Идти было холодно. От боли в сердце я чувствовал странную зябкость и утомленность. Поскорей бы уйти в теплоту, в знакомую комнату, к знакомым предметам. И это переживется, как переживается все. Надо только дать сердцу время. Я поднялся, засветил лампу и вынул свои коллекции, собранные на Ичхоре. Гербарий был еще не разобран. С жалкой улыбкой — над самим собою — я стал раскладывать бедные цветики и расправлять им их невинные зеленые лапочки.
Глава семнадцатая
ЖЕЛАННОЕ И ДОЗВОЛЕННОЕ
Хансен работает в зале. Он стоит на высокой лестнице в своей серой блузе и прибивает что-то молотком. Фуражка со стеклянными очками сдвинута на лоб; взгляд у него сосредоточенный, губы сжаты.
Внизу, положив руки в карманы и приподняв плечи, прогуливается Ястребцов, время от времени делая ему замечания своим суховатым, похожим на треск дров в камине, голосом.
— Ведите провода горизонтально, вот так.

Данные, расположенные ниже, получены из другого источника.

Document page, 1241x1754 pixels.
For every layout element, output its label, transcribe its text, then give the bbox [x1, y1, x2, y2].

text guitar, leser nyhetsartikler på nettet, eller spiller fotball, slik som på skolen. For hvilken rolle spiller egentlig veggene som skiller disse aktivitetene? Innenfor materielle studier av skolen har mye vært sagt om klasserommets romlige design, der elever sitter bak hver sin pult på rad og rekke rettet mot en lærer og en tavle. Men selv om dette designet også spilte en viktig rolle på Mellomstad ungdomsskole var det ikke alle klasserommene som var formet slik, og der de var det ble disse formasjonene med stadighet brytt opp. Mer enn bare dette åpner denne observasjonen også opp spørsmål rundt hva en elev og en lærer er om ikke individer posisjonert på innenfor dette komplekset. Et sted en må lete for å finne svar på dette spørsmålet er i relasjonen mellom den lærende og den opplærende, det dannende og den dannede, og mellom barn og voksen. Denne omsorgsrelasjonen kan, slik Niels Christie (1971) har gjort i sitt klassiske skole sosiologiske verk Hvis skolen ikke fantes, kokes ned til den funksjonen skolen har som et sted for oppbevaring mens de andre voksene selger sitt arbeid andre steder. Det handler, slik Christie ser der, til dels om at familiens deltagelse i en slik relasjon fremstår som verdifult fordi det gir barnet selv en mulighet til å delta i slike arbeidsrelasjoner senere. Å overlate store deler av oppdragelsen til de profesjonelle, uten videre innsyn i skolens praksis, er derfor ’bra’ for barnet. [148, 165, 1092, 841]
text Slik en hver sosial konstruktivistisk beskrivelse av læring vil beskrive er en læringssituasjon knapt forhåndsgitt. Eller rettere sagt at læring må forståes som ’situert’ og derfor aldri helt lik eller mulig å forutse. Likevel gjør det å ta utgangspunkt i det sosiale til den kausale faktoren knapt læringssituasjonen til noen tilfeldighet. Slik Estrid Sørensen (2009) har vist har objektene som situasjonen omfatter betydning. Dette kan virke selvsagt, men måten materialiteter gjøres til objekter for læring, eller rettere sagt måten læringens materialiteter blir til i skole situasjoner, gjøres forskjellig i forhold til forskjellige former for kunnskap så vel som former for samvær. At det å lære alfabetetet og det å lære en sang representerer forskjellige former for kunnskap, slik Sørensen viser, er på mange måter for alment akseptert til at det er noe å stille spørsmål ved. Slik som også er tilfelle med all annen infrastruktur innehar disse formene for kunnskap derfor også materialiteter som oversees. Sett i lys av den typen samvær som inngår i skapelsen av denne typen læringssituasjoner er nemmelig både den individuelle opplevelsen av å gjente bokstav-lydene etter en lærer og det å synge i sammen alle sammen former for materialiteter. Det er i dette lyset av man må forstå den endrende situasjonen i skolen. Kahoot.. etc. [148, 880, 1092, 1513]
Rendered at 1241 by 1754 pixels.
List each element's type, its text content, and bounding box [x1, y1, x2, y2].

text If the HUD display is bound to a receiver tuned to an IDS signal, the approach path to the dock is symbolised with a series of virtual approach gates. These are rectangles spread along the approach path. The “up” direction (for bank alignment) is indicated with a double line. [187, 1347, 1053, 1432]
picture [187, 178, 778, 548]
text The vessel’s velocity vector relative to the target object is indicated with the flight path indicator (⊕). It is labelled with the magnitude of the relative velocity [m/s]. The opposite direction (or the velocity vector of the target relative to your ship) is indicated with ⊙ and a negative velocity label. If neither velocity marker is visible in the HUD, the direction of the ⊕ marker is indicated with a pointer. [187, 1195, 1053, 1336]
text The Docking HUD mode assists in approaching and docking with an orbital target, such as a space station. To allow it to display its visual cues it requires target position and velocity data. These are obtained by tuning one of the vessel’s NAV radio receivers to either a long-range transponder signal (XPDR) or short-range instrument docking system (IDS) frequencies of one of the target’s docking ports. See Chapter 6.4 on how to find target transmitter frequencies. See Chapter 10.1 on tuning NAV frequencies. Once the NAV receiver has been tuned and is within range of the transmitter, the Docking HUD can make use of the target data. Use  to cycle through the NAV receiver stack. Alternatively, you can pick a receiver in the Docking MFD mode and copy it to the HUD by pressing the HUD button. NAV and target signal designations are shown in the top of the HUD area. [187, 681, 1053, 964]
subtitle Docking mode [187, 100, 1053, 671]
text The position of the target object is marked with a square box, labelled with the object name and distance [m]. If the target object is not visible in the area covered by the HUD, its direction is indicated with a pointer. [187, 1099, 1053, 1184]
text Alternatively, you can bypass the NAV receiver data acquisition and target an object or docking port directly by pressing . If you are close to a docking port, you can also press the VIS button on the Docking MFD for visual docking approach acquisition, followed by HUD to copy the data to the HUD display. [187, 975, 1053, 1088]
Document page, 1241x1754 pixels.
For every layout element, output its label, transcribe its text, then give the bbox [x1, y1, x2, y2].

Лампочки должны сидеть сплошным рядом, под материей. Это возможно?
— Возможно, — философски отвечает Хансен и, раскачиваясь, лезет на верхнюю ступеньку. Он заработался и посвистывает. Быстрым взглядом меряя длину проводов, он буравит стену и бормочет: — Отчего не возможно? Проведем и этак.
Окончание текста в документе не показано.